Call the Midwife is back for a 10th series of historical social commentary, interesting medical cases, and a beautiful dose of escapist nostalgia. The nuns and midwives of the 1960s East End have become an unlikely smash hit, while flying the flag for feminism and offering unique characters whose carefully scripted character arcs bring humanity and authenticity to those readily identifying with them at home. As fresh as the day it arrived to our screens, Call the Midwife shows no sign of slowing down, having been renewed for two more series — a relief for those who look forward to looking at the intricate details of the subplots each week, taken from the real-life memoirs of former community midwife Jennifer Worth.
Sunday night's episode shone a light on the evolving medical knowledge of the period when it came to treating what is now known to be a common but treatable pregnancy-related illness. The story was told through the family of Patricia Williams (Sandra Marvin), a woman full of heart, and filled with joy at the prospect of welcoming her third baby, after trying for a number of years to conceive again. Patricia's joy, however, is overshadowed by a condition that caused her to face discrimination and ridicule from doctors, and overshadowed her pregnancy, subsequent birth, and the initial weeks of her son's life.
Having visited the midwifery clinic for a routine check-up, Patricia is told that she is gaining weight at a level more rapid than would be normal and healthy. When being examined by the lovely midwife Shelagh Turner (Laura Main), Shelagh expresses concern about the potential size of the baby, fears that are immediately batted away by Patricia, as the experienced mother has already successfully delivered a 9lb, and 10lb 7oz baby, and has no qualms about this one going the same way. (As someone who has delivered a 9lb 10oz baby myself, I could only wince at the memory, and mentally high five her nonchalance at doing it for a third time.)
When glucose is later found in her urine, anyone who has had a baby in recent years, and attended one of the many midwife appointments that comes with that, would probably have called the diagnosis: gestational diabetes. According to the NHS, gestational diabetes is the development of high levels of blood sugar during pregnancy, where previously a diabetic diagnosis is not present. It occurs when the pregnancy places extra demand on the body for insulin, and the body cannot meet demand. The most common time for presentation is during the third trimester, but can happen at any stage — the good news is that it is easily treatable, and usually disappears once the baby is born. Symptoms vary, and women at high risk will routinely be screened, however in Patricia's case, excessive thirst and lethargy were also giveaways that she had a diagnosis coming up.
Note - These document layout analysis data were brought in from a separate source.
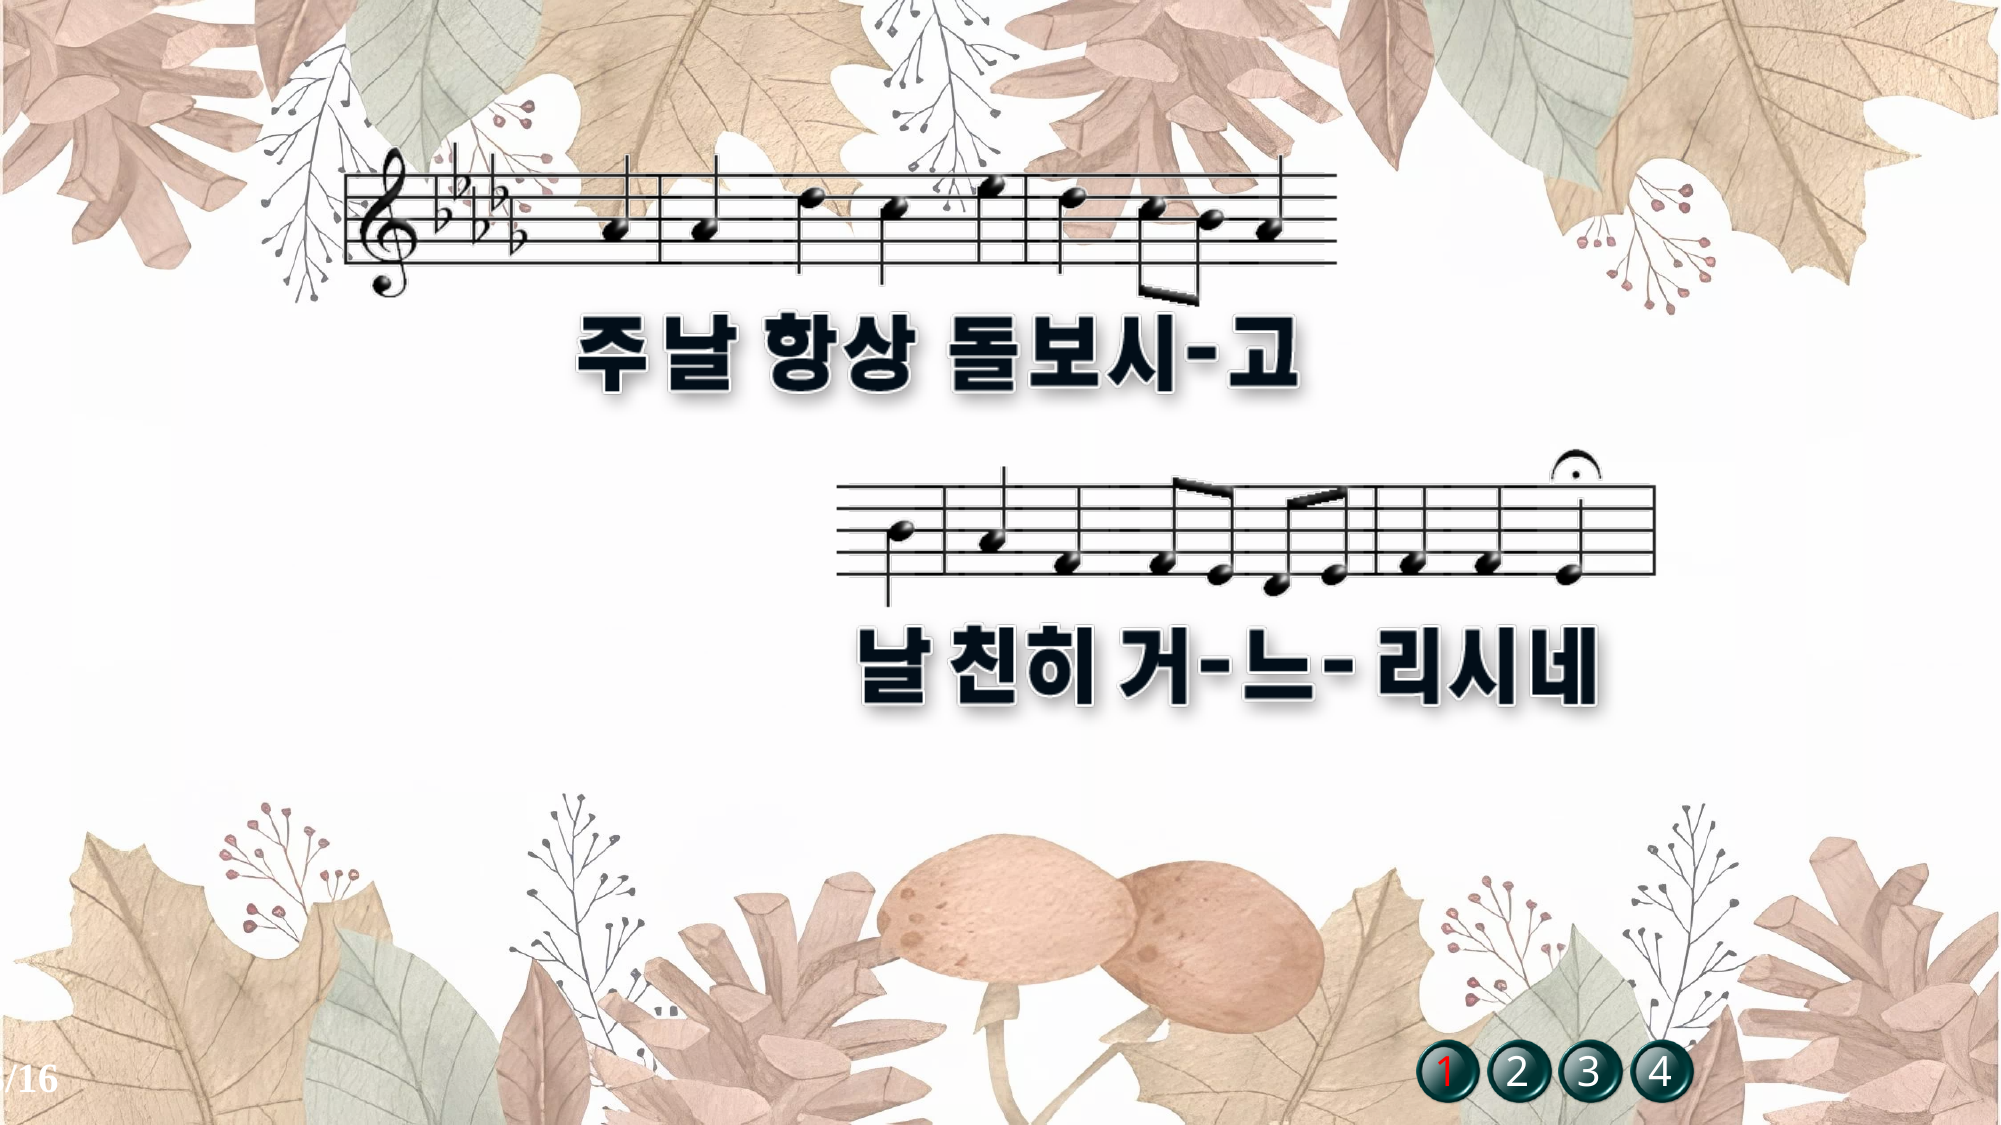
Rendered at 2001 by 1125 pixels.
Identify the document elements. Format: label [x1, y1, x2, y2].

text_box [1627, 1035, 1697, 1106]
text_box [1484, 1035, 1555, 1106]
text_box [1413, 1035, 1484, 1106]
picture [0, 0, 2001, 1125]
text_box [1555, 1035, 1626, 1106]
Patricia has a lovely relationship with midwife Lucille Anderson (Leonie Elliott), and if there's ever a midwife you wished existed in real life, it's Lucille. Together, Lucille and Shelagh dig out the first ever study into gestational diabetes, and start the fight for Patricia to get the tests she needs. In true historical style, this is obstructed by doctors who think they know better, and results in a devastated Patricia fleeing the hospital where she's been sent for tests, after wrongly (and rudely) being told she simply needs to stop overeating. This negatively affects her relationship with her healthcare professionals, and where her team have been trying to advocate for her, the barriers go up and she is left feeling humiliated.
After wanting a home birth, Patricia eventually requires an emergency caesarean, and her baby must be a kind of record topper, weighing in at a whopping 13lbs 8oz. However, her reaction to the way her baby was delivered, and the difficulties this presents for how she can resume normal activities and care for her son, tarnishes an event she was so desperately looking forward to. Her relief at finally being given a diagnosis is palpable, if dampened by lasting memories from how she was treated, and the fact that as she went untreated, her baby could have been seriously harmed. As well as the complexities of emerging research on a newly identified illness, the episode emphasised the importance of team work when making a diagnosis, and putting the needs and wishes of the patient first. It almost makes the perfect case study for how to improve modern day multi-professional working, and how to treat individual cases with the compassion and dignity they deserve.